Spectacle Makers Charity visit to Extant Showcase

Extant is the UK’s leading professional performing arts company of vision impaired artists and theatre practitioners, producing touring productions and delivering training regionally and internationally. Their Enhance programme works with medium-scale touring companies to increase the availability of accessible theatre. Its collaborative approach with venues increases opportunities for vision impaired audiences to engage with the arts through a broader range, frequency and geographical spread of accessible work that will reduce inequalities, barriers to participation and social isolation.

In 2022 the Spectacle Makers Charity gave Extant £5,000 toward their Pathways course. The aim of Pathways is to influence, embed and improve greater awareness of, and accessibility for, blind and partially impaired practitioners across the theatre industry.
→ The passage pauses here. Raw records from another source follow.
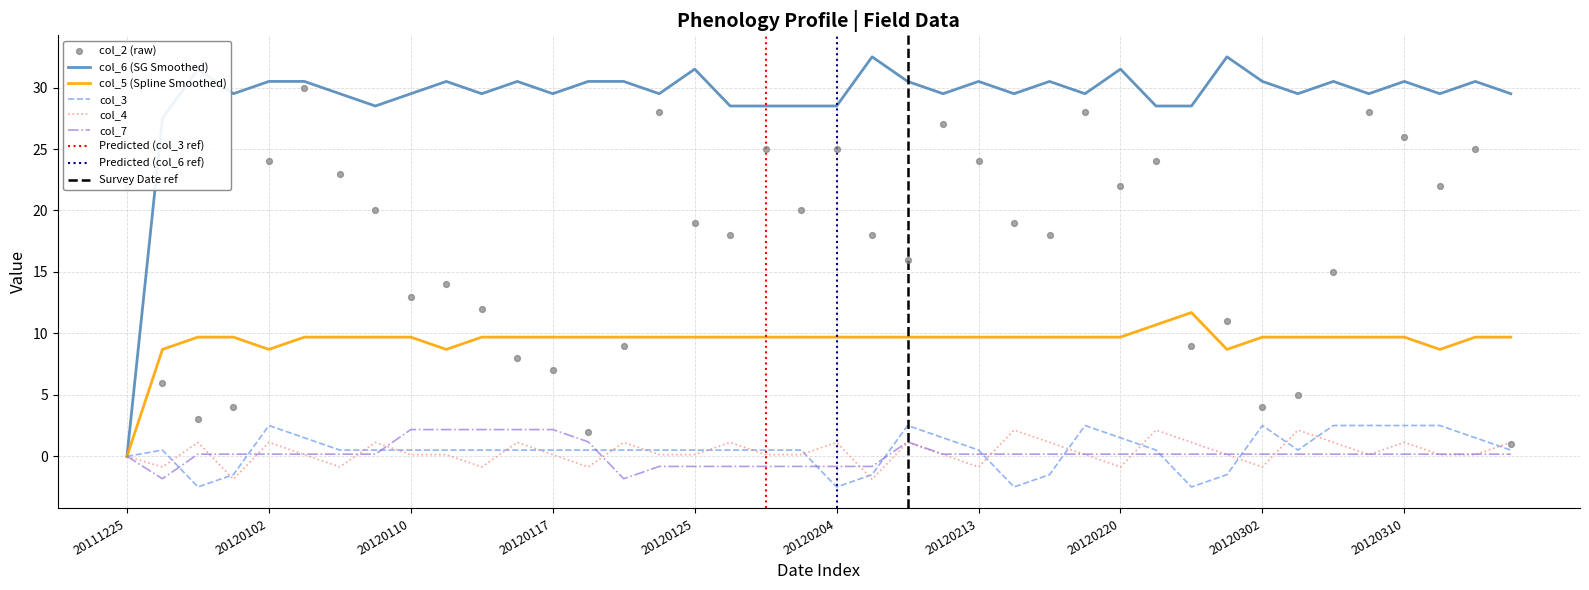

What are all the series names shown in the legend?

col_2, col_6, col_3, col_4, col_7, col_5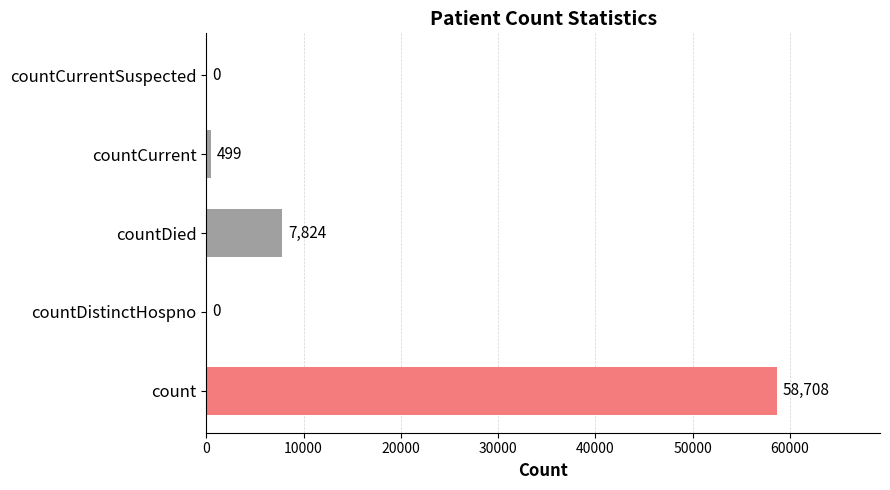

What is the sum of all values?

67031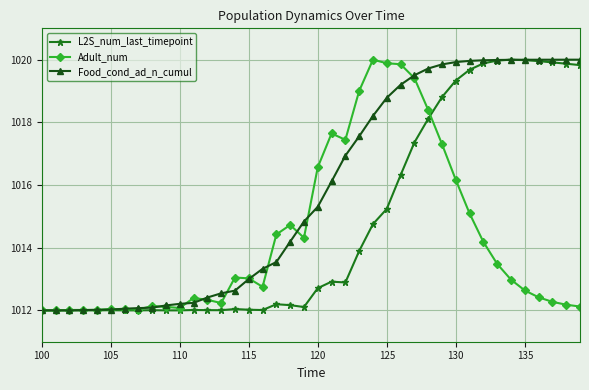

What is the maximum value shown in the chart?

1020.0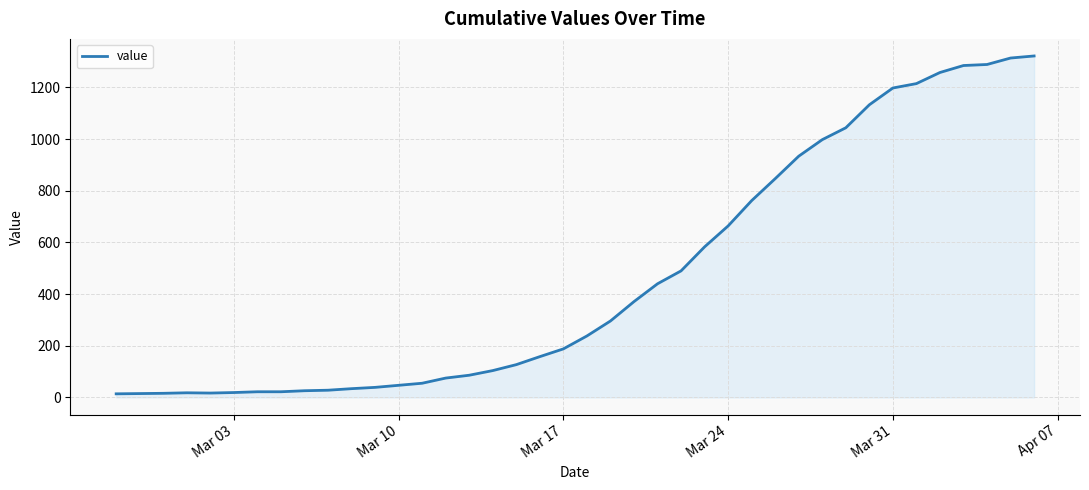

What is the difference between the maximum and minimum values?

1308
Recently, Spectacle Makers Charity Trustee, Judith Morris had the opportunity to attend a Pathways Crew and Design Showcase. It is a culmination of work from visually impaired backstage theatre-makers. They have been training and developing their craft for nine months and the skills explored include Sound Design, Lighting Design, Set Costume-Prop Design and Production.

The event showcased two performances, written and directed by those from the previous part of the programme, which the Crew and Design team members had help to produce. Each team member introduced themselves with person descriptions, explaining how they individually worked on the piece itemising the technical approaches to the story and making it come alive with props and audio descriptors for the actors thoughts.

There followed a Panel Discussion from three individuals associated with theatre lighting and sound, one of whom had become visually impaired later in life. All indicated that the theatre need not be an unsafe place for the visually impaired to work if the individual can explain what they would need to help their productivity. However, the late onset person did move to teaching after feeling that he could not identify some unsafe lighting backstage. The outcome was that the actual production design ideas are definitely not an issue as appliance software can be used to initiate thoughts and help with the final presentation.

Going forward two members agreed they would be interested in a course that enhances their writing, directing and small-scale theatre-making skills (including production). Crew and Design proved a useful stepping stone for all of the members: with them now having a clearer idea of which roles they will build upon, and which organisations/collaborators they will seek out. It was agreed that access support needs to be at the core of every project; and always being mindful, of each individual’s unique access requirements.